The two-component bands at about 4500 and 800 cm −1 in infrared spectra of hydroxyl-containing silicas. Interpretation in terms of Fermi resonance

Abstract

The band at about 4550 cm −1 in the near-infrared (IR) spectra of OH-containing high-surface area silicas is known to resolve into a doublet under certain experimental conditions. The interpretation of this by Tsyganenko [Zh. Fiz.

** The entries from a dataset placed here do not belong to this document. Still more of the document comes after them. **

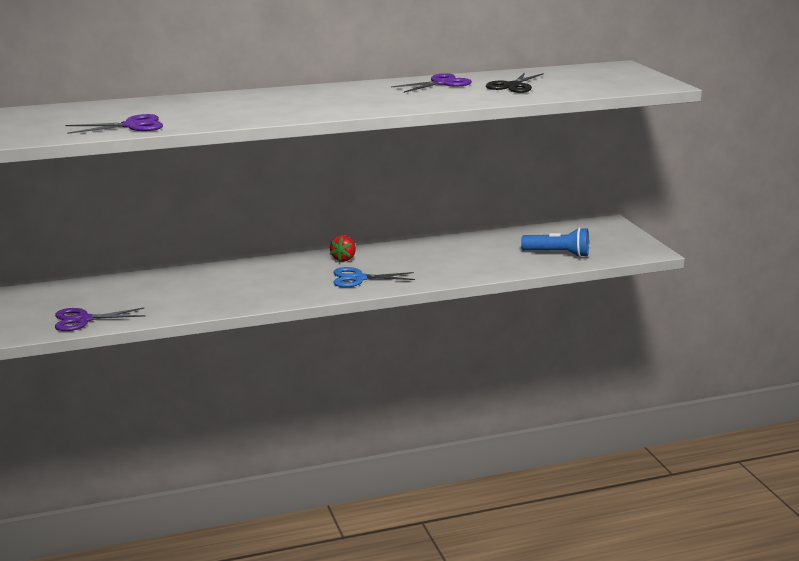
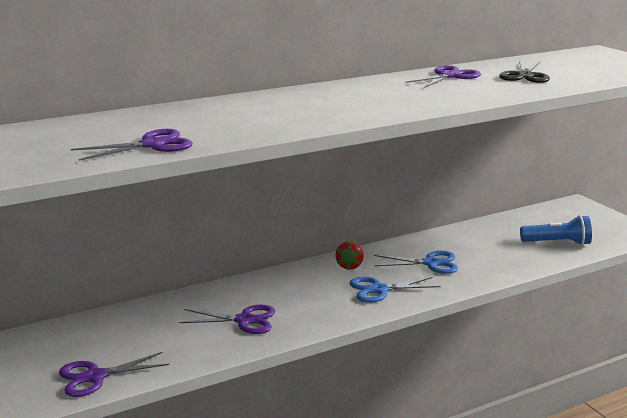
camera: 10 degrees left, 0 degrees up
(225, 292) = (244, 320): none -> purple scissors
(421, 262) = (430, 263): none -> blue scissors

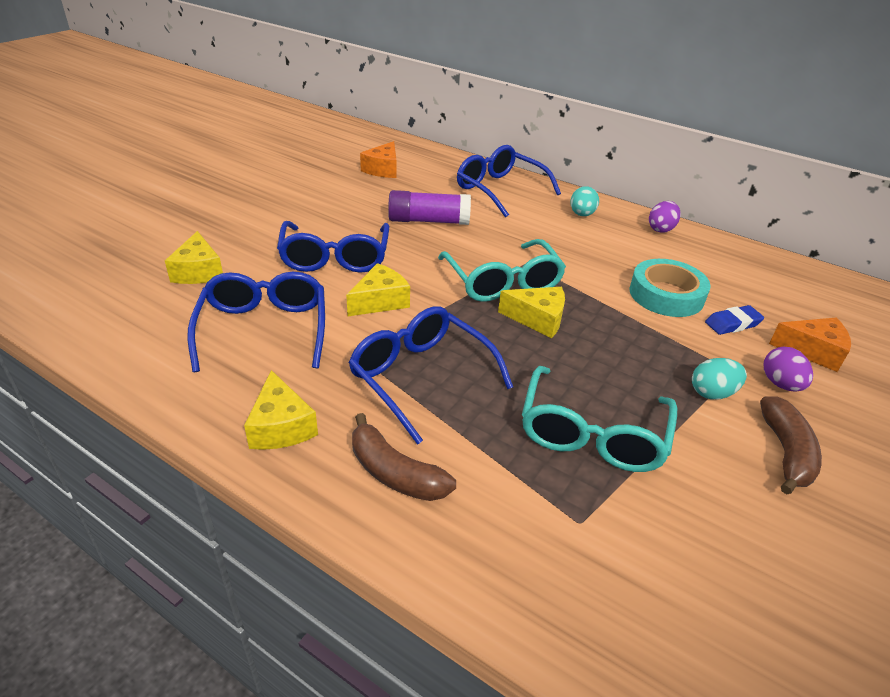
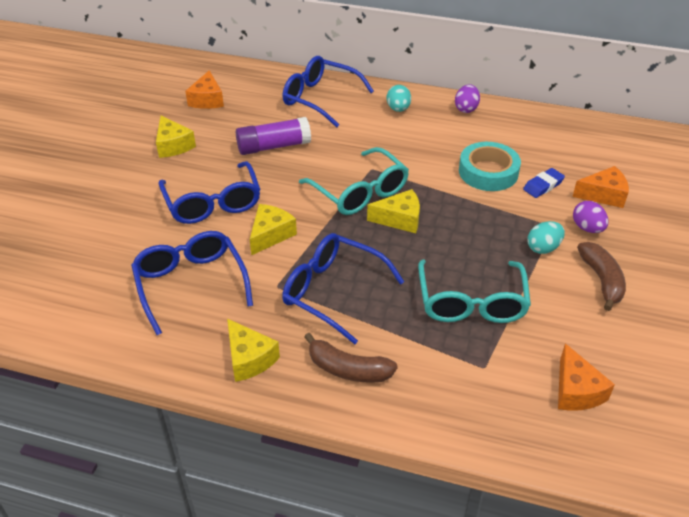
camera: 15 degrees left, 5 degrees up
(198, 271) = (103, 246): yellow cheese -> yellow cheese (173, 145)
(708, 596) = (576, 391): none -> orange cheese

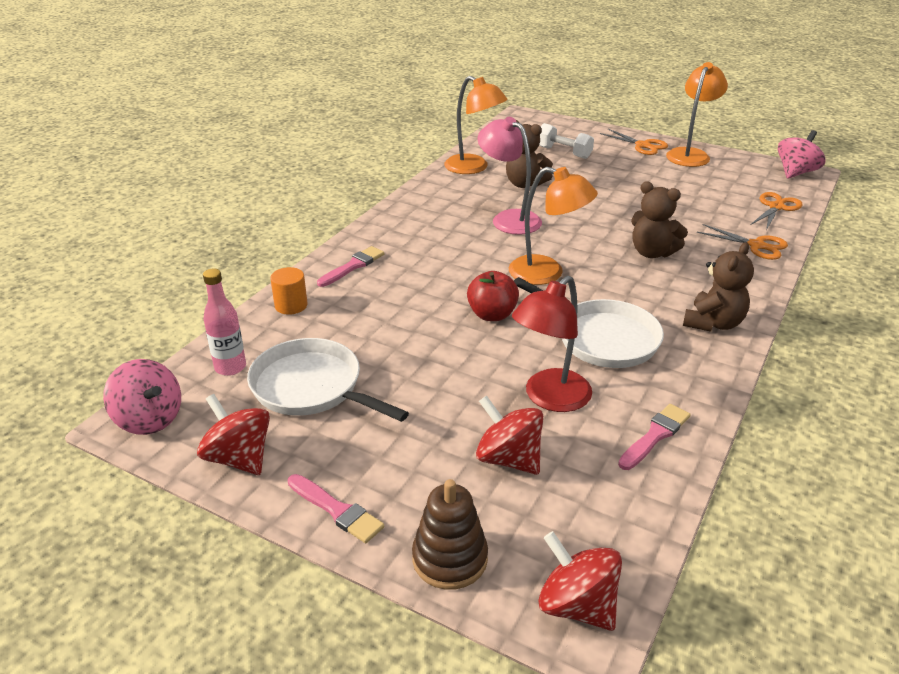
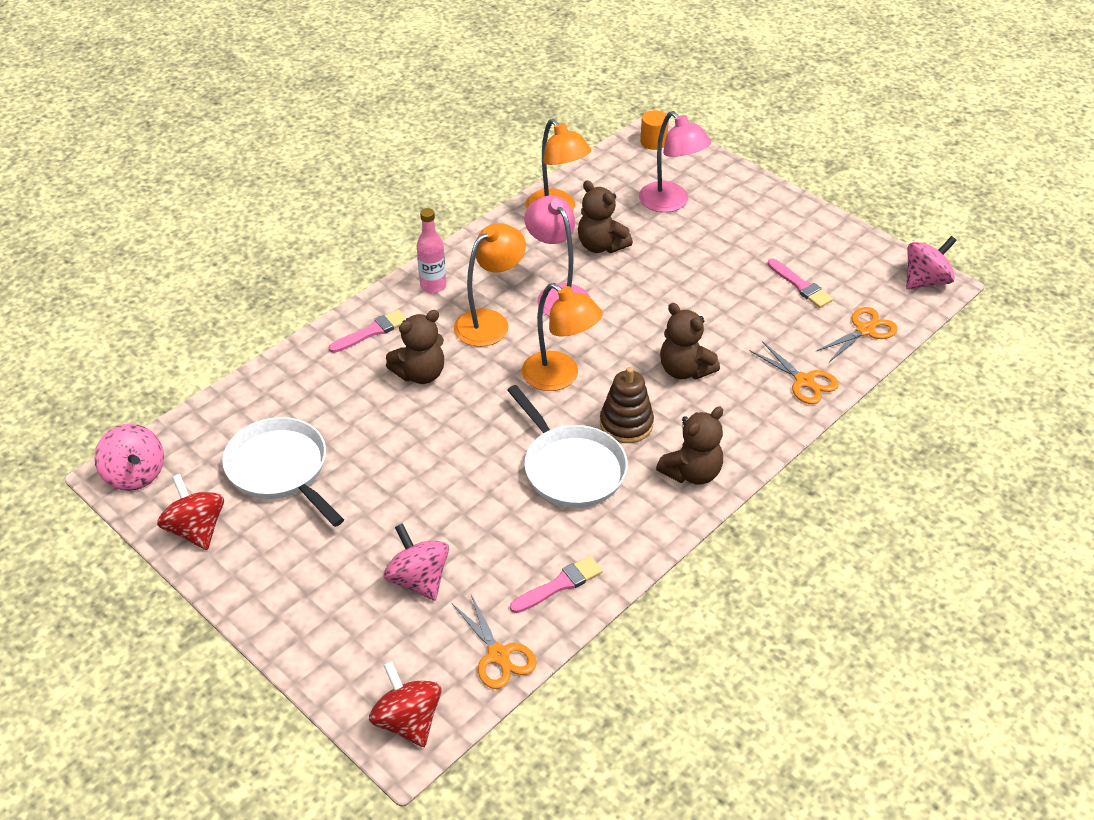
camera: 15 degrees right, 10 degrees up
(230, 367) = (218, 433): pink bottle -> pink bottle (433, 286)
(291, 305) = (295, 371): orange cylinder -> orange cylinder (653, 142)
(336, 510) = (257, 596): pink brush -> pink brush (800, 285)
(416, 290) = (420, 374): none -> brown teddy bear
(450, 559) = (328, 659): brown stacking toy -> brown stacking toy (626, 424)
(492, 315) = (479, 419): red apple -> none
(508, 459) = (418, 579): red spinning top -> pink spinning top
(549, 398) = (486, 526): red lamp -> none
(563, 152) = (670, 203): white dumbbell -> pink lamp
(643, 145) = (770, 206): orange scissors -> orange scissors (498, 655)
(690, 154) = (818, 230): orange lamp -> orange lamp (490, 322)

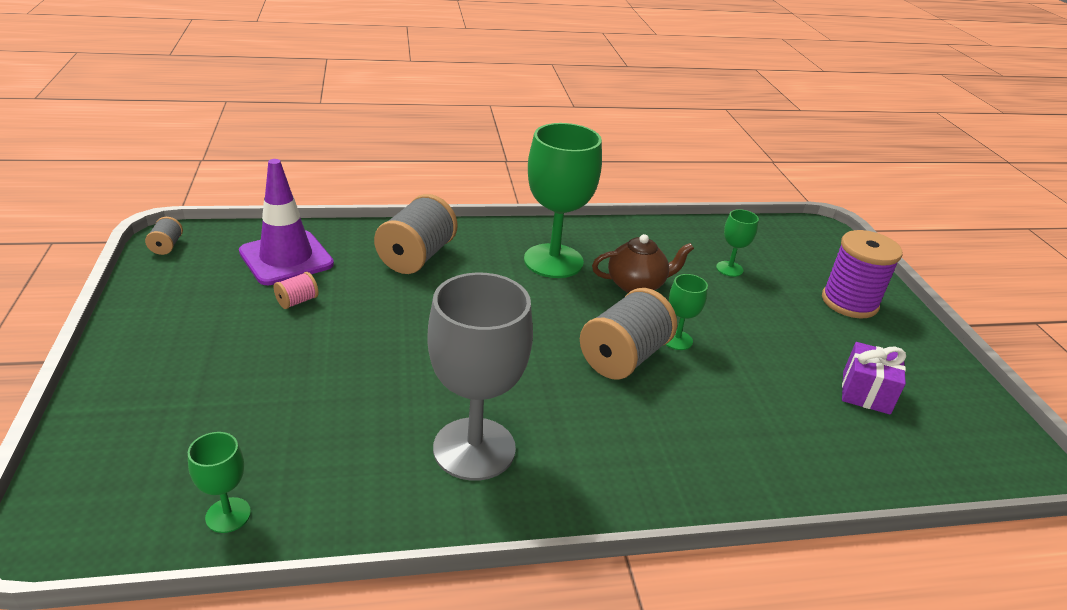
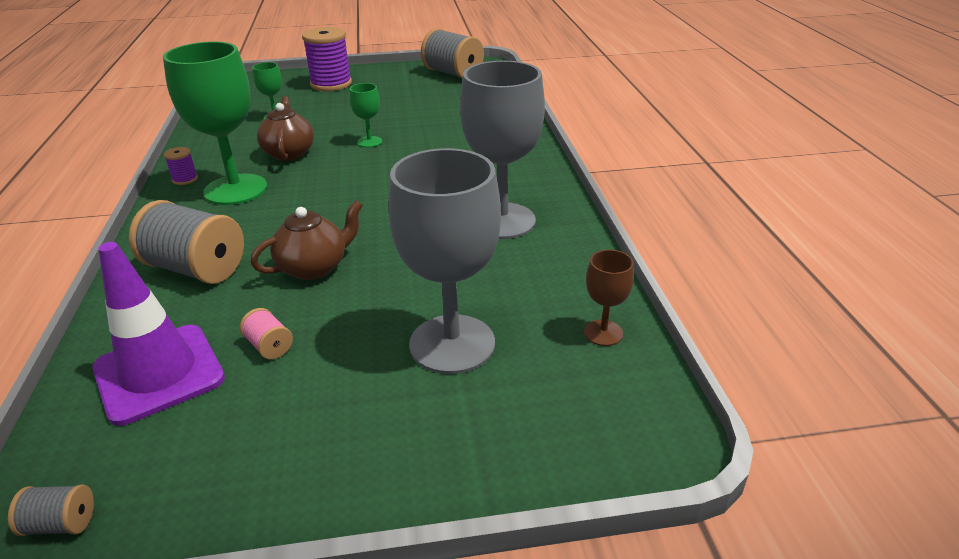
camera: 85 degrees left, 0 degrees up
(228, 515) = (603, 333): green goblet -> brown goblet
(258, 400) = (452, 344): none -> grey goblet
(404, 316) = (314, 267): none -> brown teapot
(573, 233) = (185, 179): none -> purple spool
(623, 357) = (390, 162): grey spool -> grey spool (453, 73)
(866, 392) = (430, 91): purple gift -> none

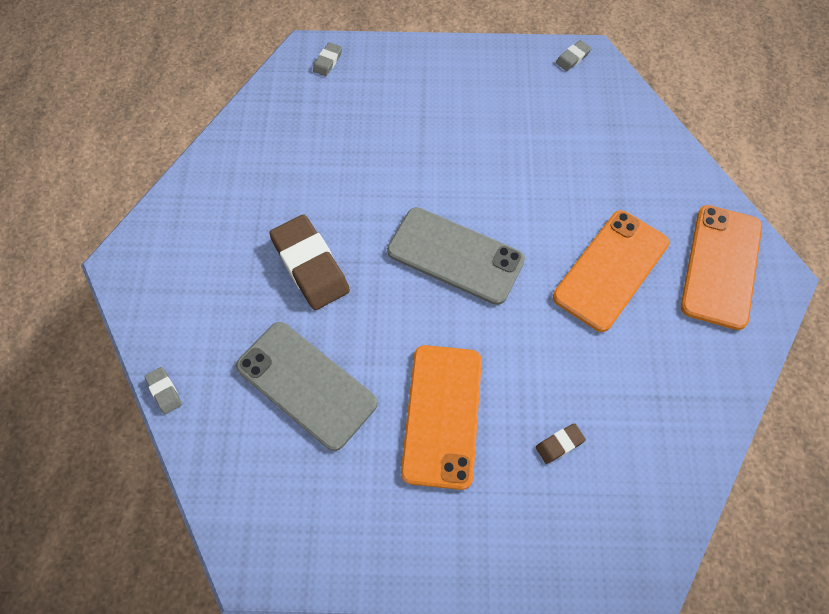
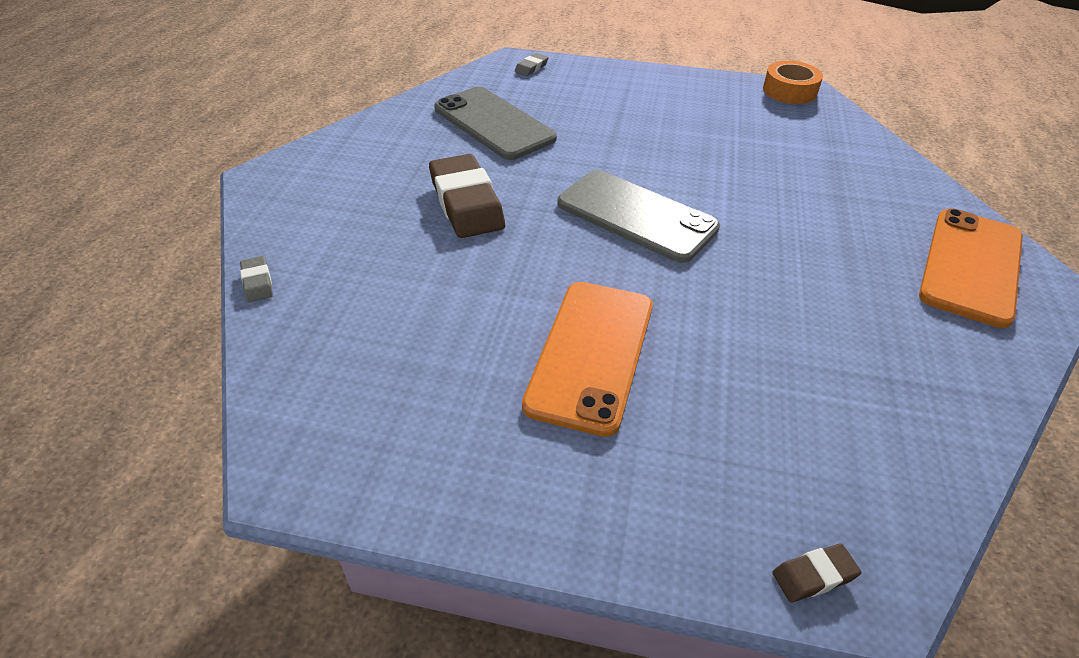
camera: 10 degrees right, 20 degrees down
(306, 384) = (427, 300): grey phone -> grey phone (494, 123)
(559, 444) = (747, 408): brown eraser -> brown eraser (814, 576)
(573, 58) = (789, 91): grey eraser -> orange tape
(611, 270) = (827, 251): orange phone -> none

Khim. (Moscow) 56 (1982) 2330], which has received no recognition so far, is advocated and is elaborated as follows: (1) there is Fermi resonance interaction between the SiOH bending fundamental and a doubly excited vibration giving rise to a mixed-state doublet around 800 cm −1, (2) the Fermi doublet propagates in the near IR in combinations with the OH stretching vibration (≈3750 cm −1). From a review of available IR transmission, inelastic neutron scattering (INS), and Raman scattering experimental data and model densities of vibrational states it is inferred that the doubly excited state causing Fermi resonance is likely to be either the first overtone of the bridging-oxygen rocking mode (400 cm −1 in the density of vibrational states) or the binary summation of the bridging-oxygen symmetric stretching in bent Si–O–SiOH units (the D 1 Raman band near 490 cm −1, in the interpretation of Mulder et al.) with the A ′ component of the Si–OH wagging mode (expected at about 300 cm −1). In the near-IR spectra of OH-containing vitreous silica and natural opals, the irregular shape of the band near 4500 cm −1, as argued, has a similar origin.